You learn about commitment, through observing the way Eugene and the other coaches and fighters have been there since before 5am and are still there when you return at 7.30pm. The way you’ll have watched them on TV in Las Vegas, cornering a UFC fight on a Sunday afternoon, and be back in the gym, teaching your class, on a Tuesday morning. These are the things you think about, when waking up in the morning gets hard.

In the last few weeks, you’ll know who you’re fighting. There’s no better motivation than knowing someone else is training to punch your lights out, to choke you out, to take you down. Your mind switches to them whenever you consider missing a class, whenever you feel ready to quit a workout. You’d asked Eugene before signing up, if having a fight at the end was compulsory. It’s not, he said. But trust me, by the time you finish the camp, you’ll want to fight. He was right. 

Leilani Momoisea fights
Photo: Rāwhai

At first, you hadn’t planned on letting any of your friends or family watch your fight. You didn’t want to embarrass them. You worried about getting knocked out in front of everyone. By the end of camp, you don’t care. You know how tough it was just to make it to the end. Not everyone did. If you get knocked out, so be it. It happens. This is the calm you feel when you know you’ve done all you can.

Still, the nerves mean you barely eat all day. Your sister tries to hang out with you in the changing room beforehand, but you can only manage a few sentences. You’d gotten your hair braided earlier, and as your scalp is being pulled in different directions, you hoped that was the most painful thing you were going to experience that day. You do a terrible job of wrapping your hands, and Brad Riddell re-does them for you. Talor warms you up, going over drills you’ve done hundreds of times before, on the mat, on the pads. Deep breath in. And out.

You walk up the steps, your opponent follows. You wait for your entrance song to play, not moving until you hear Drake’s voice carry across the floor, “Word on road, is this shit about to blow…” nervously tapping the doorframe with your glove before you walk out. At the base of the cage, you lift your arms for the ref to inspect, just as you’ve seen fighters do on TV. Your mouthguard goes in. The small door to the cage is opened, and you pace back and forth, ignoring your opponent as she enters and dances around it.

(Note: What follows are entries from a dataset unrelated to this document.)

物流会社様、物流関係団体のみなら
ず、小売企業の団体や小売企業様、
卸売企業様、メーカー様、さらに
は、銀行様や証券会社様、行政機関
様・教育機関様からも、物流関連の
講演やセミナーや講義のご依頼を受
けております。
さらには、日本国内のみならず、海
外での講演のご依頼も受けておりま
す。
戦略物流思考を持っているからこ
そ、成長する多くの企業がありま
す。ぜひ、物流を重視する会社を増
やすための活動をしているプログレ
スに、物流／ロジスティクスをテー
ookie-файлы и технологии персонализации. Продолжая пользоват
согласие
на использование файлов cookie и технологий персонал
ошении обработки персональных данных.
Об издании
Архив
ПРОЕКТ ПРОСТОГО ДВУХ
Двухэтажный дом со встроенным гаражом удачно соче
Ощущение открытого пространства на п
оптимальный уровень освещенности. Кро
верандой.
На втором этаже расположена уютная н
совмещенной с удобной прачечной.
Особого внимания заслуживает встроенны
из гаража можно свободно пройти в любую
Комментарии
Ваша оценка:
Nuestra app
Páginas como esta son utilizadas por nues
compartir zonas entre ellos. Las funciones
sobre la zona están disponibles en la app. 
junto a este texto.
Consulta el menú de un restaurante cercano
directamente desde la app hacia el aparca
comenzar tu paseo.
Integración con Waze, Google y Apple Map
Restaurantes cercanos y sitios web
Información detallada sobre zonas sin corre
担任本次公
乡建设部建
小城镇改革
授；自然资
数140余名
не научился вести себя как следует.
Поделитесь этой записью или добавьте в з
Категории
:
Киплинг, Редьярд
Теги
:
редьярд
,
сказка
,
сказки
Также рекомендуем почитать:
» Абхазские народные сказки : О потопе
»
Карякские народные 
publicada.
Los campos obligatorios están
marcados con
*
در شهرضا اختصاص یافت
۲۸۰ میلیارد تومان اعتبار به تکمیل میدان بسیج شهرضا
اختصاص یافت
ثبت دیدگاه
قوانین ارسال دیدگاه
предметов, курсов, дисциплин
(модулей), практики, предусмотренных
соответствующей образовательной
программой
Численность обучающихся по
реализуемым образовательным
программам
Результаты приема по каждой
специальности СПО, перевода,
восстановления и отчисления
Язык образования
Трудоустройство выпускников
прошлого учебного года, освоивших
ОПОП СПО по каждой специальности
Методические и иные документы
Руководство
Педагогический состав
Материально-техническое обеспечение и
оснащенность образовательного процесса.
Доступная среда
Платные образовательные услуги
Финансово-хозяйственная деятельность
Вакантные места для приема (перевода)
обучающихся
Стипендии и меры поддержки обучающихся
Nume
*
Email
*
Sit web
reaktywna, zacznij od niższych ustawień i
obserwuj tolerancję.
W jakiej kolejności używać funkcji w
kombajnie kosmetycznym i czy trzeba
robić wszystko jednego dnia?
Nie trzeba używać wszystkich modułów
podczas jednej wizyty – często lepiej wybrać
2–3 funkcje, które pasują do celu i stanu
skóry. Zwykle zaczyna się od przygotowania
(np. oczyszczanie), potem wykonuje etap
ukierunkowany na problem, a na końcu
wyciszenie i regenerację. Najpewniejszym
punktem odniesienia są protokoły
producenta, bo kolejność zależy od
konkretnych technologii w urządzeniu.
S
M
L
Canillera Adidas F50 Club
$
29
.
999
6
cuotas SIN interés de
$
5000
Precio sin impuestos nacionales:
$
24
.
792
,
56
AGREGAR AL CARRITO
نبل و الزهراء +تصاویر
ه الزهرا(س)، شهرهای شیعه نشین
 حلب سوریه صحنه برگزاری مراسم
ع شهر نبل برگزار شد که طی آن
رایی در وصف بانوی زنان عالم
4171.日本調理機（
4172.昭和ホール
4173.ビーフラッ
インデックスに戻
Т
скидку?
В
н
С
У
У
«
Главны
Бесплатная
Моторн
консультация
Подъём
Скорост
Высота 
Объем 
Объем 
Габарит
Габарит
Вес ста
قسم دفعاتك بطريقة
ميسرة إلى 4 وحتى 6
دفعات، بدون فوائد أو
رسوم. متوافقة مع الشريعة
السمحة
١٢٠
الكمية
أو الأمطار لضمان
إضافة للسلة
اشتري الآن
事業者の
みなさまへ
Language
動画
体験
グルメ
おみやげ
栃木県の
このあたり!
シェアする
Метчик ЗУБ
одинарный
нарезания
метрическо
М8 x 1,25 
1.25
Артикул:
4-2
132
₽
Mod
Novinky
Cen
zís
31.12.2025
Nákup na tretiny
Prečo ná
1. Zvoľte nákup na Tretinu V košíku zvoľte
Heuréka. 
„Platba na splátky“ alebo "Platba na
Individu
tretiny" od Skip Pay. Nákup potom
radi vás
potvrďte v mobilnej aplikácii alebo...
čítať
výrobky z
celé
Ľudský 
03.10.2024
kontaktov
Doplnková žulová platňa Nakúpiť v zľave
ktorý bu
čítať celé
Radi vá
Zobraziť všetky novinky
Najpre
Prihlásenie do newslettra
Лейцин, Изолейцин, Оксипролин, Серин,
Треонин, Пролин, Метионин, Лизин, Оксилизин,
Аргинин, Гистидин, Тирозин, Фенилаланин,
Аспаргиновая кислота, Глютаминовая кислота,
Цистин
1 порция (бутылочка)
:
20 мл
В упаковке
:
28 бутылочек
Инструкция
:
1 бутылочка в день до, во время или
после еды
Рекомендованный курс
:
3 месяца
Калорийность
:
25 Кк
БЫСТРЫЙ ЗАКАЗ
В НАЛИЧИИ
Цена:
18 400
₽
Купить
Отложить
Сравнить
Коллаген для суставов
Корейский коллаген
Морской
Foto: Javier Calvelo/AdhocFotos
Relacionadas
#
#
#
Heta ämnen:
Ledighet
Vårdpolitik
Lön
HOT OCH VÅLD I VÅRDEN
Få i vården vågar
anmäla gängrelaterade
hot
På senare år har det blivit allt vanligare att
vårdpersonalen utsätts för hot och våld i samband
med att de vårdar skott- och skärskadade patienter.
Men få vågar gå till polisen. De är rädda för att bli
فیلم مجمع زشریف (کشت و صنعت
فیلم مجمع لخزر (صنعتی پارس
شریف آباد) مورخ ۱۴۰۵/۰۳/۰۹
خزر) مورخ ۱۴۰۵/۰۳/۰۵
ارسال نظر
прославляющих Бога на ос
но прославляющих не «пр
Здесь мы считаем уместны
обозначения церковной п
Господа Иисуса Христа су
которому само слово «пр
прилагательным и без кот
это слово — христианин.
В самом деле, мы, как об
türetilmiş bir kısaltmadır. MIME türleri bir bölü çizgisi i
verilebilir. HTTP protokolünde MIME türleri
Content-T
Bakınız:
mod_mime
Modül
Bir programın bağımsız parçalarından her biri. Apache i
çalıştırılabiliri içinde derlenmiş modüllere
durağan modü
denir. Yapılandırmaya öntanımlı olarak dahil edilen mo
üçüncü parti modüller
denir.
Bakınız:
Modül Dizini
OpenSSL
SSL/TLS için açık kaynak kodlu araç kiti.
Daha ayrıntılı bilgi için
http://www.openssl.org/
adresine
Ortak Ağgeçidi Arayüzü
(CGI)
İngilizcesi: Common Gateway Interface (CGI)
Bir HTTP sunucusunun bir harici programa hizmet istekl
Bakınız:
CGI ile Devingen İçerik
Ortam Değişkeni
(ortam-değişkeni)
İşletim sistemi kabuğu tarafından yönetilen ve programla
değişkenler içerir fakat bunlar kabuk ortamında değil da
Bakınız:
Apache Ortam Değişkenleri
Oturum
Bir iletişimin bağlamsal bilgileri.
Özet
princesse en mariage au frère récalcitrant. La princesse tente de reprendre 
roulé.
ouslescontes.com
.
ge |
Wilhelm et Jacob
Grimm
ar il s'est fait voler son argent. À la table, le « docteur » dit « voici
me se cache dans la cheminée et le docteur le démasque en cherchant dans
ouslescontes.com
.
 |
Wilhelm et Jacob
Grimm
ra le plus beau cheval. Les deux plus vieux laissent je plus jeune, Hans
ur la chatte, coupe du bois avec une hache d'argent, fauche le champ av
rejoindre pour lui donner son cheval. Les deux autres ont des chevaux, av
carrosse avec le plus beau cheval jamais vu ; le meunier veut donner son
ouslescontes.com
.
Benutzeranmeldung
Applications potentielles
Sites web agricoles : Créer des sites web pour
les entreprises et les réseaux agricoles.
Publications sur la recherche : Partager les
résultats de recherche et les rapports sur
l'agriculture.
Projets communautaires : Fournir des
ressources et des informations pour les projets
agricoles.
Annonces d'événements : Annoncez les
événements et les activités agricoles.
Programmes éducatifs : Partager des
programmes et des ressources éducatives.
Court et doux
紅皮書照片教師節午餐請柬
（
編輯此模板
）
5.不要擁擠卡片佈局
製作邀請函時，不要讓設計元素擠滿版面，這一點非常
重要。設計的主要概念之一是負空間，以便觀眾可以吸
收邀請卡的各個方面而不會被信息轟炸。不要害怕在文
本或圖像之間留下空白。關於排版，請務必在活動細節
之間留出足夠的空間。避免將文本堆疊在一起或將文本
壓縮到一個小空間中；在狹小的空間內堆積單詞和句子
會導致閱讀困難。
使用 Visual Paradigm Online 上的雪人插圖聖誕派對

You meet her and the ref in the middle. You’re not scared, but it still doesn’t feel real. Until you’re in it, you have no idea if you’ll be able to connect a single punch. When you do, you surprise yourself. The soft flesh of her face comes up against the hard leather of your gloves and your widened eyes meet hers. You feel yourself getting into a rhythm, when she hits you with a punch so clean your head snaps right back, and your feet follow. It doesn’t hurt, but there’s a brief dulling to your senses that scares you. You haven’t been punched with 7 ounce gloves before, and you don’t want to be punched too many more times like that. You’re more cautious now, more hesitant. Another sports cliche. Everyone has a plan, until they get punched in the face. Deep breath in. And out.

In the fight, time will feel compressed and stretched out all at once. Sometimes your body will move without thought, fluidly. When she tries to take you down in the second round, your muscle memory kicks in, and all the defence you learned is put into practice. Panic does not take over. You’re hyper focused. You stay standing. Other times you’ll stand there for what feels like forever, willing yourself to punch, to kick, to move, and your body won’t listen, it refuses to be told what to do. You stalk each other, waiting for your opening, trying to find a way in. You can hear her corner telling her to kick as you walk forward. You can hear your corner yelling at you to use your jab. By the end, she’ll have a black eye and you’ll have an outer thigh blackened by leg kicks.

The first thing people will always ask: “Did you win?” You’ll find it hard to describe how good it felt to lose that night. You’ll have never felt a high like that before, or since. You couldn’t keep the smile off your face. It’ll be your favourite thing to talk about in the years to come. It’ll feel like the only interesting thing you’ve ever done.